> SEZIONE DEL DOCUMENTO:
Nel primo capitolo, dedicato alla realizzazione di una “partnership per uno sviluppo umano integrale”, si legge a titolo d’esempio tra le numerose raccomandazioni: “dare la priorità alle azioni comuni che consentono a tutte le persone di avere accesso senza ostacoli ai servizi sociali di base, assistenza sanitaria adeguata, istruzione, alimentazione, acqua potabile e servizi igienico-sanitari, nonché alloggi dignitosi”; promuovere le condizioni socio-economiche per lo sviluppo delle famiglie come fondamenti della società; “riconoscere il potenziale dei giovani e delle donne come motori di processi trasformativi” della vita economica, culturale, comunitaria, sociale e politica.
Il capitolo due riguarda l’ecologia integrale, con un’eco evidente alla Laudato si’ di papa Francesco. Vi figurano altri suggerimenti ai referenti politici di Ue e Ua. Ad esempio: “incoraggiare il passaggio da una logica di sfruttamento a una dinamica economica virtuosa dedicata alla produzione locale e garantendo un’equa distribuzione di risorse e profitti”; promuovere l’accesso alle risorse naturali, passaggio essenziale per combattere disuguaglianza e povertà; adottare una legislazione vincolante per le imprese al fine di tutelare i diritti umani e la dignità dei lavoratori; definire precise normative per la protezione dell’ambiente.
Il terzo capitolo verte sulla costruzione della pace. Qui prevale il tema della “costruzione della pace preventiva”, ovvero il contesto necessario per ogni forma di sviluppo, di convivenza, di promozione umana. A questo proposito è necessario “prevedere azioni lungimiranti, multisettoriali e coerenti in cui le premesse di un qualsiasi conflitto potenzialmente violento possano essere trasformate e gestite in modo sostenibile”.

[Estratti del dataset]
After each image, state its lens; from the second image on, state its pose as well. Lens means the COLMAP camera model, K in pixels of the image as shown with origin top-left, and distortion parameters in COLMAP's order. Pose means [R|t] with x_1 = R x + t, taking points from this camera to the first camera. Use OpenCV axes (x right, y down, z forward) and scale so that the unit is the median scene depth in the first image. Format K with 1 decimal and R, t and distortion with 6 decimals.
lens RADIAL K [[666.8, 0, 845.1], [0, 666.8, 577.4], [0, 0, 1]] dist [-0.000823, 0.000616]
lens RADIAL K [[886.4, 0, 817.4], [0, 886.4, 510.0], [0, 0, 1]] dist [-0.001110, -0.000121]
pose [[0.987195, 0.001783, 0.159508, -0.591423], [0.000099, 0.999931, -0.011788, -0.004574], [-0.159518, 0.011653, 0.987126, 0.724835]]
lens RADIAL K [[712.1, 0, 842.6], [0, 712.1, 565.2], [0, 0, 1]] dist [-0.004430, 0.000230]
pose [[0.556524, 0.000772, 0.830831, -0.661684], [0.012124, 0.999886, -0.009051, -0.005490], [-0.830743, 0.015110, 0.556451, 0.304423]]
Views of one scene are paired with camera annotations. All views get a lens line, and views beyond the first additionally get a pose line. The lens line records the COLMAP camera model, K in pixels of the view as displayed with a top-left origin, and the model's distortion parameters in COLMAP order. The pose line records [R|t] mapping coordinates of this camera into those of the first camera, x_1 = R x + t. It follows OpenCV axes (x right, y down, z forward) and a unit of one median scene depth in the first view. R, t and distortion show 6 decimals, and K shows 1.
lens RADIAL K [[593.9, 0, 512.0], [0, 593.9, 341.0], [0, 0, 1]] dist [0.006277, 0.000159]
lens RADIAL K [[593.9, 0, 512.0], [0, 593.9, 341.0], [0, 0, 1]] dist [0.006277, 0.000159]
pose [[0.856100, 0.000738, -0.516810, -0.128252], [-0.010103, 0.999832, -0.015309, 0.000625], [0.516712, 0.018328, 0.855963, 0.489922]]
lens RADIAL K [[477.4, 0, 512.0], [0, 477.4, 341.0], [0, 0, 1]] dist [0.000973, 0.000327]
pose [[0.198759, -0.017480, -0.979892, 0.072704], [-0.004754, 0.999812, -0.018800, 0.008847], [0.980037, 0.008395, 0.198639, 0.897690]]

> PROBLEMA: Quale tema prevale nel terzo capitolo, secondo la sezione del documento?

> SOLUZIONE: Prevale il tema della «costruzione della pace preventiva».